Bruxelles, 22/02/2002 (Agence Europe) - Lors de la première réunion, jeudi, de la commission temporaire sur la fièvre aphteuse, les députés ont rappelé que leur but était d'éviter à tout prix l'apparition d'une nouvelle crise (ce fut le principal message délivré par la présidente de cette commission, l'Espagnole du PPE Encarnación Redondo Jiménez), en essayant de faire toute la lumière notamment sur les raisons qui ont motivé la Communauté à ne pas recourir à l'option de la vaccination en anneau, les dysfonctionnements qui sont survenus en matière de contrôle des frontières extérieures, les progrès accomplis dans la mise au point de nouveaux tests et de vaccins et la facture supportée par le budget communautaire. La commission sur la fièvre aphteuse se réunira à nouveau mardi prochain pour examiner et adopter son programme de travail.
Le député désigné pour préparer le rapport qui sera examiné en novembre prochain par le Parlement européen, Wolfgang Kreissl-Dörfler (PSE, allemand), a réaffirmé combien il était important de comprendre le contexte dans lequel la crise, qui a affecté le Royaume-Uni, les Pays-Bas, la France et l'Irlande, est apparue, et a déclaré avec fermeté que la commission ne permettrait pas qu'un Etat membre ou un autre soit cloué au pilori.

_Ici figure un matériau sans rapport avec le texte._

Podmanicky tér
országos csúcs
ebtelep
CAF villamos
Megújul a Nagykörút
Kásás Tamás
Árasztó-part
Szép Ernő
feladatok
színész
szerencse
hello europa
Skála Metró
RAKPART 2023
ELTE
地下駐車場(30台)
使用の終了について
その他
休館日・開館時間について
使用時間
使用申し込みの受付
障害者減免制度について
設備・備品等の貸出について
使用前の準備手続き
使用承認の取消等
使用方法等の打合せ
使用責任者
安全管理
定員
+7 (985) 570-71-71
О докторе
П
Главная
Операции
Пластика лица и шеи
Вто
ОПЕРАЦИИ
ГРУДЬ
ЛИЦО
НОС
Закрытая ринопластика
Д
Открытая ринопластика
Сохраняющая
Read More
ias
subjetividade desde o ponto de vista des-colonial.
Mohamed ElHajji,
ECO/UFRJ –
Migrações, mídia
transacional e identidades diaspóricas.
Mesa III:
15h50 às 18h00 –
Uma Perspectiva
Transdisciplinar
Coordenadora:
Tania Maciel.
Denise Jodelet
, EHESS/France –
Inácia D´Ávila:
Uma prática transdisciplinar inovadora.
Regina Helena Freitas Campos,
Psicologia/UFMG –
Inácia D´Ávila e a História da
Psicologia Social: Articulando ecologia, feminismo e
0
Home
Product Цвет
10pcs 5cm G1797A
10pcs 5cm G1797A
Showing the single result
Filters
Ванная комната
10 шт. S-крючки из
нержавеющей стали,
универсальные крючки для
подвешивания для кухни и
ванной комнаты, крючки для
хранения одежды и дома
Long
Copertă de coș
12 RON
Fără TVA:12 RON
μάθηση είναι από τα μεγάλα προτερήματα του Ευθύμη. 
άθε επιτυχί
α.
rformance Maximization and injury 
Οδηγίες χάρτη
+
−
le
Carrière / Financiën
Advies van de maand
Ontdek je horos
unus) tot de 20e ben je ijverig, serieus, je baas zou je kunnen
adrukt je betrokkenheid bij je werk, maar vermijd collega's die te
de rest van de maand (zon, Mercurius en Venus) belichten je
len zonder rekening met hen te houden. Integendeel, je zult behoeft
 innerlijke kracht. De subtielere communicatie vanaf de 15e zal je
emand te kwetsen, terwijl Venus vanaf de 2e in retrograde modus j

Jan Mulder (ELDR, néerlandais) a souligné que le budget communautaire prévu pour lutter contre cette épizootie était dérisoire, et a estimé que la Communauté n'avait pu faire face à cette crise que grâce à la faiblesse actuelle de l'euro par rapport au dollar qui a créé un surplus budgétaire provisoire. Robert Sturdy (conservateur britannique) a rappelé que la crise avait frappé non seulement les agriculteurs, mais encore l'industrie du tourisme et l'ensemble de la communauté rurale. Ce message a été relayé par Albert Jan Maat (PPE-DE, néerlandais) et l'élu gallois Eurig Wyn. Gordon Adam (travailliste britannique) a fait preuve d'un peu plus d'optimisme en indiquant que les agriculteurs de sa région, qui avaient été les premiers touchés, recommencent à produire. La verte britannique Caroline Lucas a stigmatisé la confusion qui règne en matière d'interprétation de la législation communautaire. M. Maat a souligné que le commerce mondial, le développement du transport des animaux, et l'expansion touristique contribuent à augmenter le risque de propagation des épizooties.

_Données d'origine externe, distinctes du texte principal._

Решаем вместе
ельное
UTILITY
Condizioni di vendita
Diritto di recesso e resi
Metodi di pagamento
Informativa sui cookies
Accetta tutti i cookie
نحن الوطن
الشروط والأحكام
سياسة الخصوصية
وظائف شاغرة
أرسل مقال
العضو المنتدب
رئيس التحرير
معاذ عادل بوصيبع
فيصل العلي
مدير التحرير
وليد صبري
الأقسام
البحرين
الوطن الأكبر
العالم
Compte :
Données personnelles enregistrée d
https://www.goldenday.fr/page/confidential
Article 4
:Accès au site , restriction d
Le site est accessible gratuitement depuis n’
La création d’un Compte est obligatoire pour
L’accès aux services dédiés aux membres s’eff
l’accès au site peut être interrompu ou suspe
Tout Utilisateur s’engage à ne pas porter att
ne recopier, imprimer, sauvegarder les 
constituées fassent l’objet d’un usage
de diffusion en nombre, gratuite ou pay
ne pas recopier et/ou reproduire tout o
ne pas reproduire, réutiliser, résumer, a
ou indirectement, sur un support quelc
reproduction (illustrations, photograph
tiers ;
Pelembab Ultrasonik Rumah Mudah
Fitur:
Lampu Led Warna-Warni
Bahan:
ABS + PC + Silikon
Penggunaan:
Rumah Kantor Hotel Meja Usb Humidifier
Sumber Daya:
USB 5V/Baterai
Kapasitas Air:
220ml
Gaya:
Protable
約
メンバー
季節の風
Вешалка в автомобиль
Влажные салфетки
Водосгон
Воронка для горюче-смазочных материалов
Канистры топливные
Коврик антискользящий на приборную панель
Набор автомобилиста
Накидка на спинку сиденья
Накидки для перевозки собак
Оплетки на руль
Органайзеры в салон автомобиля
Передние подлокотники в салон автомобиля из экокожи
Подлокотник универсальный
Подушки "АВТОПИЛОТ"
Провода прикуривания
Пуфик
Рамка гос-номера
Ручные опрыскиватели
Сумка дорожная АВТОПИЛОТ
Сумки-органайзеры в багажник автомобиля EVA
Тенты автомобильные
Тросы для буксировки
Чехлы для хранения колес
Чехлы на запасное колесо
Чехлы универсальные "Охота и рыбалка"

Les députés qui ont siégé par le passé à la commission d'enquête sur l'ESB ont rappelé qu'ils avaient été « frustrés » par le refus des ministres d'assister aux auditions et par la difficulté d'obtenir des informations détenues par Commission européenne. M. Adam a tenté de rassurer ses collègues en affirmant que le gouvernement britannique s'était montré disposé à coopérer avec les membres de cette commission. Neil Parish (PPE-DE, Britannique) a suggéré d'inviter l'ancien ministre britannique de l'Agriculture, Nick Brown, et aussi son successeur Margaret Beckett pour qu'ils apportent leur témoignage. Theodius Lennon, le représentant de la Commission à la DG « Santé et protection des consommateurs », a dit que son institution était prête à coopérer pleinement et de la manière « la plus transparente possible », et a précisé que la Commission adopterait d'ici la fin de l'année de nouvelles propositions pour lutter contre la fièvre aphteuse.